Legal specialist Jeremy Hogan has detailed possible tactics Ripple could use to reduce a speculated SEC penalty of $770 million significantly.
On Nov. 5, Hogan took to social media platform X to outline pivotal arguments that Ripple might leverage to mitigate the damages pursued by the SEC.
Hogan highlights that the SEC’s pursuit of “disgorgement,” aimed at recouping profits from alleged misconduct, should be calculated using Ripple’s net profits rather than the total revenue. This key difference could permit the deduction of business expenses from Ripple, potentially reducing the demanded amount substantially.
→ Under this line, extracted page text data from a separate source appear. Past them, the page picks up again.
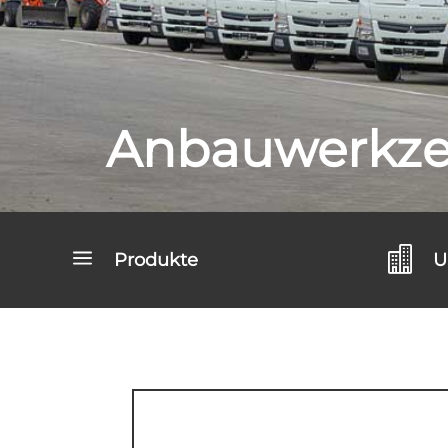
Anbauwerkze
a

Produkte
U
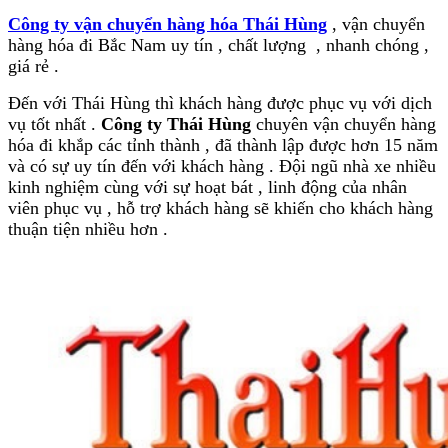
Công ty vận chuyển hàng hóa Thái Hùng
, vận chuyển
hàng hóa đi Bắc Nam uy tín , chất lượng , nhanh chóng ,
giá rẻ .
Đến với Thái Hùng thì khách hàng được phục vụ với dịch
vụ tốt nhất .
Công ty Thái Hùng
chuyên vận chuyển hàng
hóa đi khắp các tỉnh thành , đã thành lập được hơn 15 năm
và có sự uy tín đến với khách hàng . Đội ngũ nhà xe nhiều
kinh nghiệm cùng với sự hoạt bát , linh động của nhân
viên phục vụ , hỗ trợ khách hàng sẽ khiến cho khách hàng
thuận tiện nhiều hơn .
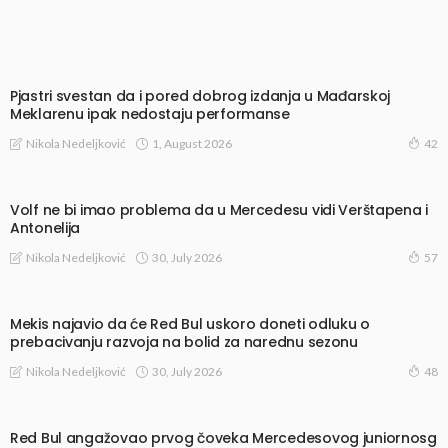
Pjastri svestan da i pored dobrog izdanja u Mađarskoj
Meklarenu ipak nedostaju performanse
1, August 2026
Nikola Nedeljković
42
Volf ne bi imao problema da u Mercedesu vidi Verštapena i
Antonelija
30, July 2026
Nikola Nedeljković
57
Mekis najavio da će Red Bul uskoro doneti odluku o
prebacivanju razvoja na bolid za narednu sezonu
30, July 2026
Nikola Nedeljković
48
Red Bul angažovao prvog čoveka Mercedesovog juniornosg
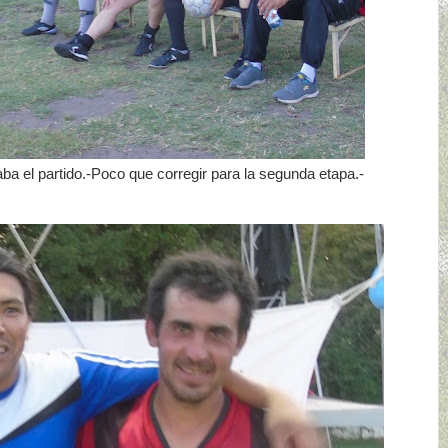
a el partido.-Poco que corregir para la segunda etapa.-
Another point raised by Hogan is the jurisdictional reach of the SEC, which is limited to U.S. soil. He suggests that only those sales of XRP that have a U.S. nexus could be considered by the SEC, potentially narrowing the scope of the case and the associated penalties.
SEC vs. Ripple
The legal tussle began in December 2020 when the SEC filed a lawsuit against Ripple Labs, alleging that the company had conducted an unregistered securities offering through its sale of XRP.
The case has seen various developments, including a notable decision by Judge Analisa Torres, which found that XRP is not a security when traded on secondary markets. This ruling, along with reductions in the charges against Ripple executives, has marked a turning point in the case.
Ripple’s legal team, led by chief lawyer Stuart Alderoty, has also drawn attention to the recent Second Circuit ruling in SEC v. Govil. In this case, the court ruled that the SEC must demonstrate that investors experienced actual financial harm before demanding significant disgorgement. This precedent supports Ripple’s position that the extent of its liability may hinge on whether XRP investors have suffered losses.
The latest development in the case saw Judge Torres approving an order for the SEC and Ripple to propose a briefing schedule concerning the institutional sales of XRP. This aspect of the lawsuit pertains to the allegations that Ripple breached securities laws. The parties have been instructed to submit their joint briefing schedule by Nov. 9.